Accumulation is capital's very reason for being. Otherwise it wouldn't be capital, a sum of money whose aim is to expand itself into a larger sum. And this accumulation has only one source: the time that working people all over the world spend working beyond that which is necessary to produce our needs, surplus time. As capital develops, it relies more and more on machines, due to a process which favors enterprises that produce more cheaply per unit. Thus, even as there is more and more capital demanding to be invested for a profit, there are proportionally fewer and fewer people to produce the surplus to create that profit. Capital thus finds itself under pressure to cut costs ever more, especially wages, and eliminate regulations which keep it from going where it wants to go, doing what it wants to do, and getting around obstacles. This has been its way since its birth. And the current state is the culmination of its drive to conquer the world, to turn every activity, every facet of living, into a commodity ruled by the rules of capitalist production.

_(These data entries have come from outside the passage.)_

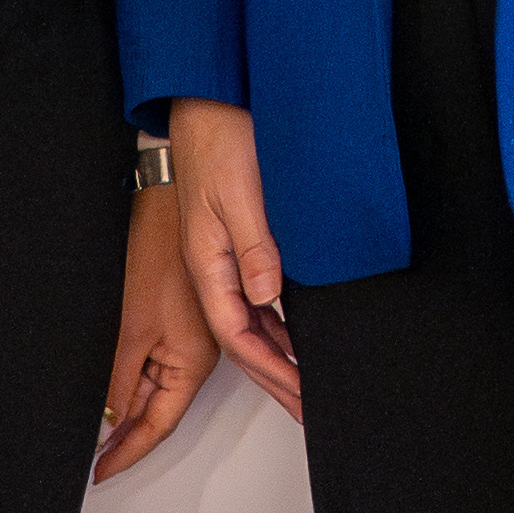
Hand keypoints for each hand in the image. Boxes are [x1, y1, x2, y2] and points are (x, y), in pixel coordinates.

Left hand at [95, 180, 217, 480]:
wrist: (162, 199)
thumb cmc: (158, 251)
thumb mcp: (130, 329)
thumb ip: (117, 382)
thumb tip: (105, 423)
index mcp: (192, 363)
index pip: (157, 425)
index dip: (127, 453)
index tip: (99, 474)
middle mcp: (191, 355)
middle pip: (151, 408)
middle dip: (118, 432)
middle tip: (83, 457)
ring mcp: (179, 337)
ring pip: (142, 384)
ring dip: (114, 403)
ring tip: (79, 426)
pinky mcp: (165, 318)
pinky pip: (140, 359)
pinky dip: (116, 375)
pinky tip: (92, 382)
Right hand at [165, 103, 303, 421]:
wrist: (209, 103)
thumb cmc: (219, 139)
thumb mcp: (240, 194)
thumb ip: (255, 246)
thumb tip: (267, 295)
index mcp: (207, 263)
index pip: (239, 334)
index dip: (271, 368)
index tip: (299, 394)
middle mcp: (213, 267)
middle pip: (243, 339)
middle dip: (275, 378)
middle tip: (305, 408)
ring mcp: (224, 258)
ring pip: (250, 324)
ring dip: (277, 356)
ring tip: (304, 386)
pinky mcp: (238, 243)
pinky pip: (256, 299)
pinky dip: (277, 326)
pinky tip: (295, 337)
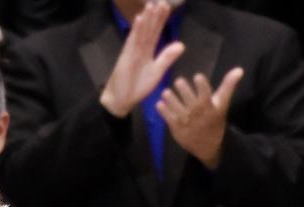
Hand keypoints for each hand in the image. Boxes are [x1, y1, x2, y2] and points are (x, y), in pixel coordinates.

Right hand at [99, 1, 184, 118]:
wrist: (121, 100)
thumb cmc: (136, 87)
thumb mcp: (156, 72)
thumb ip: (167, 58)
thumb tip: (181, 45)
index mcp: (147, 52)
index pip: (155, 33)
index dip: (161, 21)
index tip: (167, 8)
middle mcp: (139, 48)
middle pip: (149, 29)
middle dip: (155, 16)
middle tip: (161, 2)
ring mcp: (132, 52)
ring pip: (141, 33)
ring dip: (146, 19)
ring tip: (151, 5)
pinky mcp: (126, 57)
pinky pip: (132, 42)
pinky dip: (136, 30)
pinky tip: (139, 19)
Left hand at [156, 68, 242, 168]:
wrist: (209, 146)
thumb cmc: (214, 120)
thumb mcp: (222, 103)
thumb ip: (228, 85)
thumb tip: (239, 69)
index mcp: (210, 107)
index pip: (207, 94)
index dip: (202, 86)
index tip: (197, 76)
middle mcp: (199, 114)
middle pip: (191, 101)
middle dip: (184, 91)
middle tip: (178, 80)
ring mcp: (187, 123)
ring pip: (178, 109)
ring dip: (171, 100)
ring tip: (165, 92)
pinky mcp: (177, 130)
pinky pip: (169, 119)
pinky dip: (164, 112)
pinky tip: (159, 104)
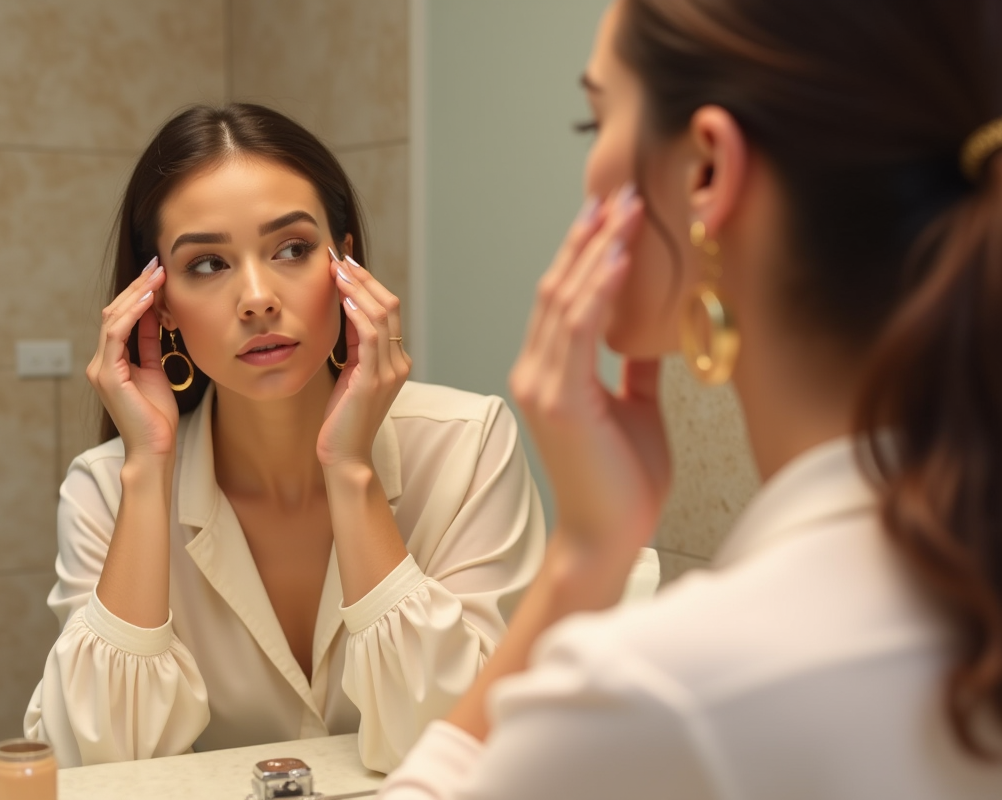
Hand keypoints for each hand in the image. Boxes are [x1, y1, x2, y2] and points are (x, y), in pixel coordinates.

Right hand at [85, 258, 179, 457]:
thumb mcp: (156, 370)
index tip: (156, 275)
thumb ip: (150, 345)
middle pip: (113, 313)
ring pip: (113, 319)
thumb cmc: (157, 416)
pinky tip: (149, 299)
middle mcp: (100, 362)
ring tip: (156, 276)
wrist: (155, 448)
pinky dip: (132, 314)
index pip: (120, 318)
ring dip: (136, 295)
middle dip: (136, 287)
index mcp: (110, 361)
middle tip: (157, 266)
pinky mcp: (107, 375)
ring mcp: (100, 368)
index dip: (137, 294)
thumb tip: (155, 316)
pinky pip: (117, 335)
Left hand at [316, 249, 411, 467]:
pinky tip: (346, 300)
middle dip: (363, 279)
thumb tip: (348, 309)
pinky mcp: (374, 381)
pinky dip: (360, 315)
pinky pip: (371, 339)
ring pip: (382, 317)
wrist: (345, 455)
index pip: (388, 310)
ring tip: (337, 272)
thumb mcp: (351, 372)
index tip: (344, 264)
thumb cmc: (343, 417)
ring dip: (358, 290)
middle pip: (390, 306)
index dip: (367, 284)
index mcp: (396, 360)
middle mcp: (399, 363)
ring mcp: (390, 372)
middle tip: (339, 259)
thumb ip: (355, 345)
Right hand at [509, 185, 669, 573]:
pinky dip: (597, 290)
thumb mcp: (634, 409)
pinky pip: (577, 331)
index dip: (585, 253)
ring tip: (626, 210)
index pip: (563, 298)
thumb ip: (632, 369)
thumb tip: (649, 333)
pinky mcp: (558, 400)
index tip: (613, 214)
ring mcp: (541, 384)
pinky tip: (619, 258)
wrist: (609, 536)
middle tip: (622, 192)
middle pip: (558, 288)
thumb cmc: (623, 481)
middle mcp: (535, 372)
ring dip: (596, 251)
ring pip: (564, 300)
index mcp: (549, 373)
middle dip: (591, 238)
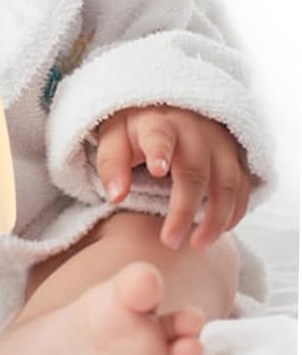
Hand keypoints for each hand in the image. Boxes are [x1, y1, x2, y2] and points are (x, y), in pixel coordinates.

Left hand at [94, 106, 250, 249]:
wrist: (167, 110)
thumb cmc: (135, 131)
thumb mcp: (114, 138)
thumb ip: (112, 164)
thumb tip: (116, 197)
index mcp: (158, 123)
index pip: (159, 136)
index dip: (159, 152)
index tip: (156, 170)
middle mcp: (194, 131)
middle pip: (194, 171)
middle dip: (184, 209)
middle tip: (170, 241)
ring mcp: (220, 143)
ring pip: (227, 182)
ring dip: (215, 218)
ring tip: (197, 244)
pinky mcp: (236, 156)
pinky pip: (243, 186)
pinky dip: (235, 211)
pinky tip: (220, 231)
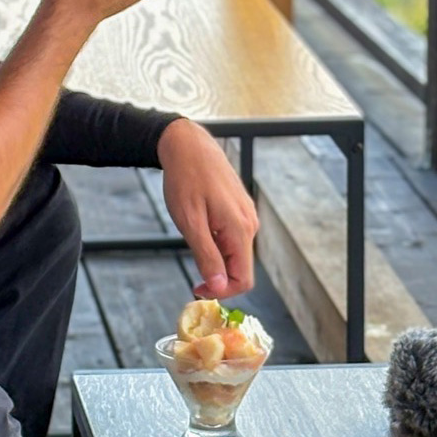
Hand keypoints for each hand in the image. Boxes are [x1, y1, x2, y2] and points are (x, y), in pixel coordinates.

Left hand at [159, 119, 258, 298]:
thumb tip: (220, 287)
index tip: (197, 287)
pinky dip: (216, 241)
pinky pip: (232, 236)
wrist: (188, 145)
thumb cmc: (186, 180)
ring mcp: (246, 215)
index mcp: (240, 230)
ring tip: (192, 235)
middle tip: (190, 267)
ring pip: (235, 252)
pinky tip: (199, 224)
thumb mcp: (191, 223)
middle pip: (240, 267)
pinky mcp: (240, 209)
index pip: (244, 279)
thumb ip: (207, 256)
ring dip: (215, 256)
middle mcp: (250, 224)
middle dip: (217, 274)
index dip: (221, 291)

Notions that the current system can be changed to one which safeguards (and even restores) the environment, and which lifts the living standards of all of the world's people, while still sustaining profitable production, are at best naive and illusory. At worst, they are deceptions, meant to channel people away from a direct challenge of the status-quo and towards some sort of a managed situation. They will rely less upon open repression (while of course not doing away with that option) and more upon cultivating an image of people who really care, who are willing to compromise, provided the opposition is likewise willing to compromise, to drop any notion of radical social change, and settle for a seat at the table, even if it's a seat at the end of the table, whose rewards are everyone else's scraps. This only shows the workers’ movement desperately need to do some reflection, to understand what they are up against and where they want to go, if they are not to become mere cogs in a campaign to spruce up the present system.